My first week and student experience
I like that we learn how to apply the theory in real cases - it is very practical. What I also found interesting is that the lecturers have their own research and expertise. Some materials used by the lecturers in the classes are also based on their own research. 

I met many people from various areas in the world. I found interesting to see that many of us face the same water challenges. The mix of cultures has been very interesting, as has our sharing of various scenarios related to water issues. This helped me realise that there are different ways to find solutions for all kind of water issues. This cultural mix also helps me to understand other cultures and expand my horizon. 

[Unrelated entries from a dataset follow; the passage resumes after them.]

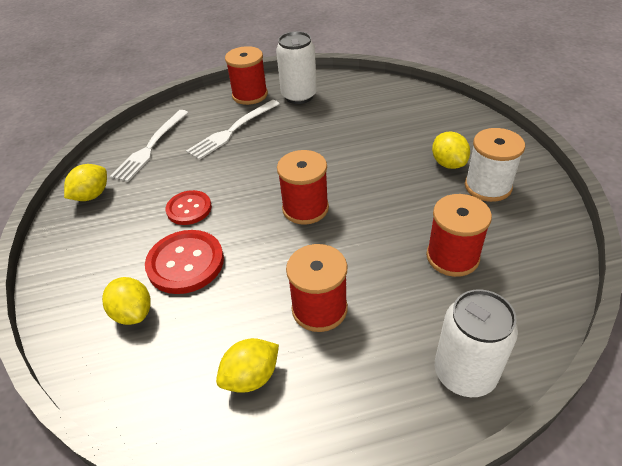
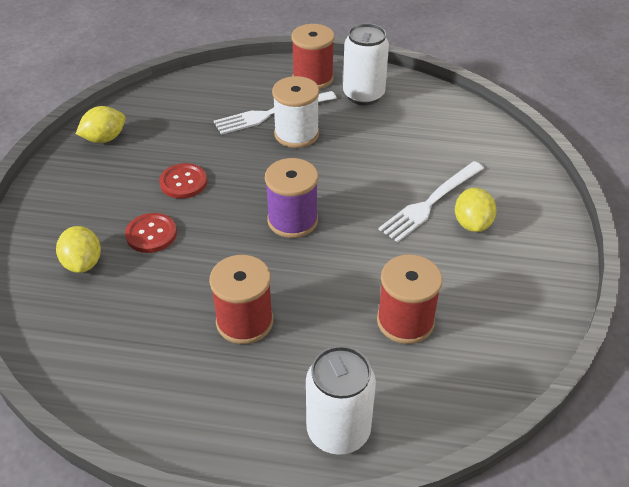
camera: 20 degrees right, 0 degrees up
white fork [110,110,189,182] -> white fork moved to [378,161,484,242]
red button [145,230,224,294] -> red button [125,213,177,253], size x0.65
yellow lemon [216,338,279,393] -> none
red spool [277,150,329,225] -> purple spool [265,158,318,238]
white spool [465,128,525,202] -> white spool moved to [272,76,320,148]

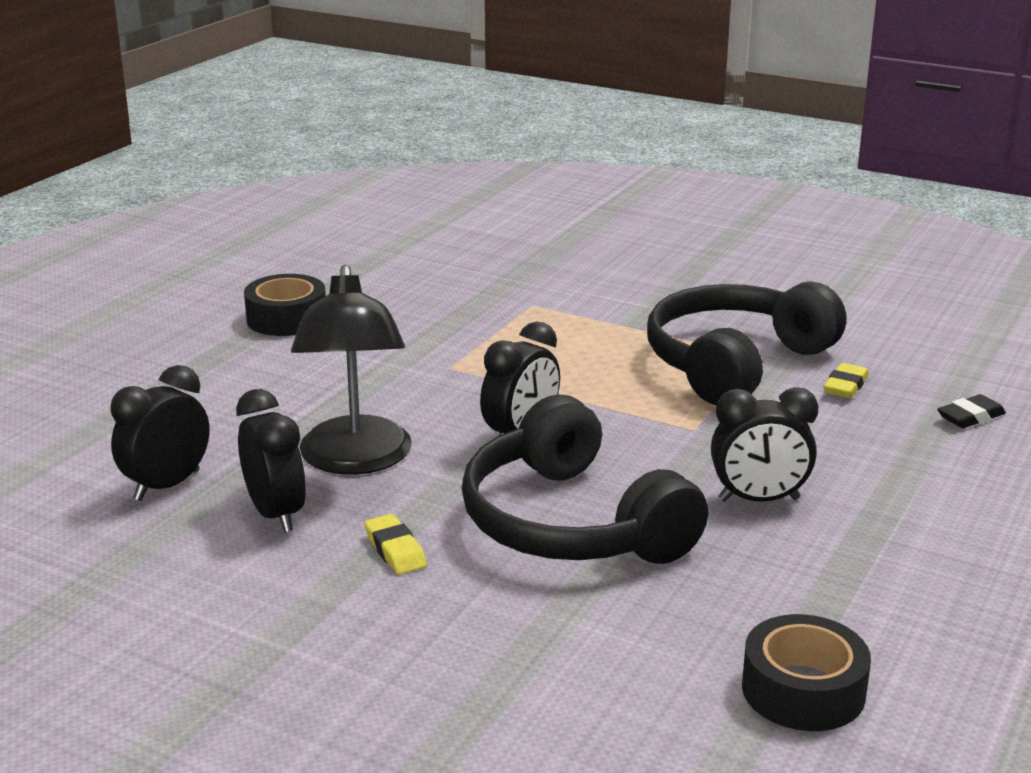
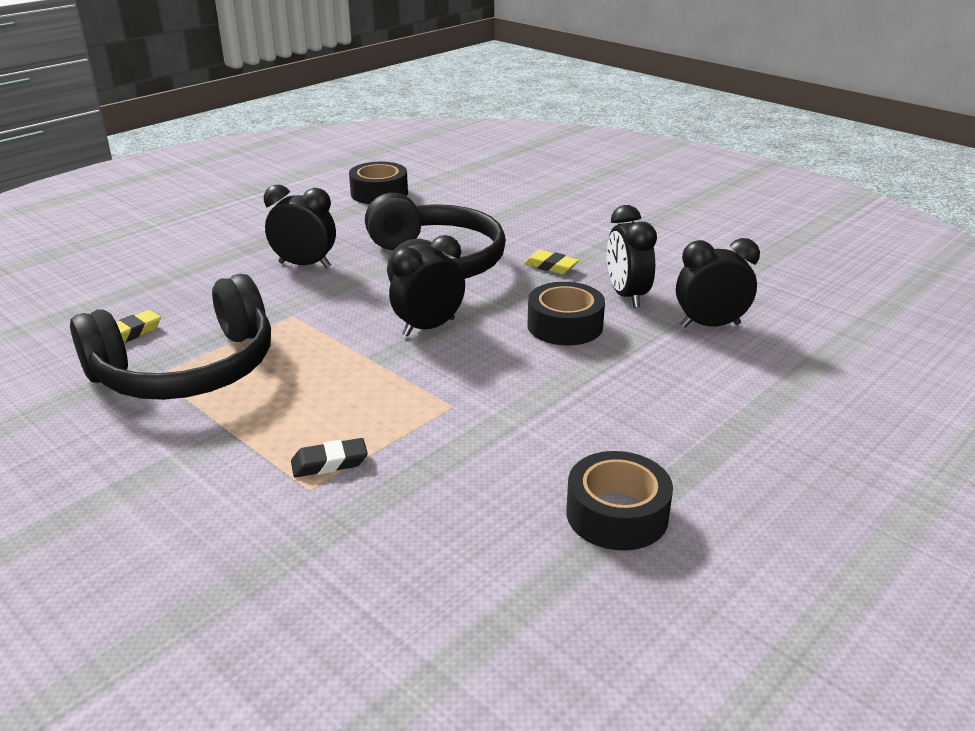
camera: 165 degrees left, 5 degrees up
black clock [110,365,210,501] -> black clock turned 150 degrees counterclockwise [676,238,760,328]
black lamp [291,265,412,475] -> black tape [527,282,605,345]
yellow eraser [364,514,427,575] -> yellow eraser turned 45 degrees counterclockwise [524,250,579,274]
black eraser [937,394,1006,428] -> black eraser moved to [291,438,368,477]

The teaching method has been tough because it is not easy to adapt yourself to a new way of learning - but on the other hand, it has been good for me to understand a new learning process. I like the interaction with lecturers: they are very friendly and approachable. I like the informal atmosphere in the classes. In Zambia, there is a formal atmosphere and distance between students and lecturers, while at IHE Delft, I can easily approach lectures and ask questions. 

After graduation
I hope to apply what I learn at IHE Delft at my work in Zambia. I work on a project called Lusaka sanitation programme which is focussed on providing safe access to toilets. My time at IHE Delft is making me interested in academia, and in learning different ways of teaching sanitation to people in Zambia and to transfer the knowledge I have learnt. I also want to share what I learn at IHE Delft through advocacy and through social media and podcasts.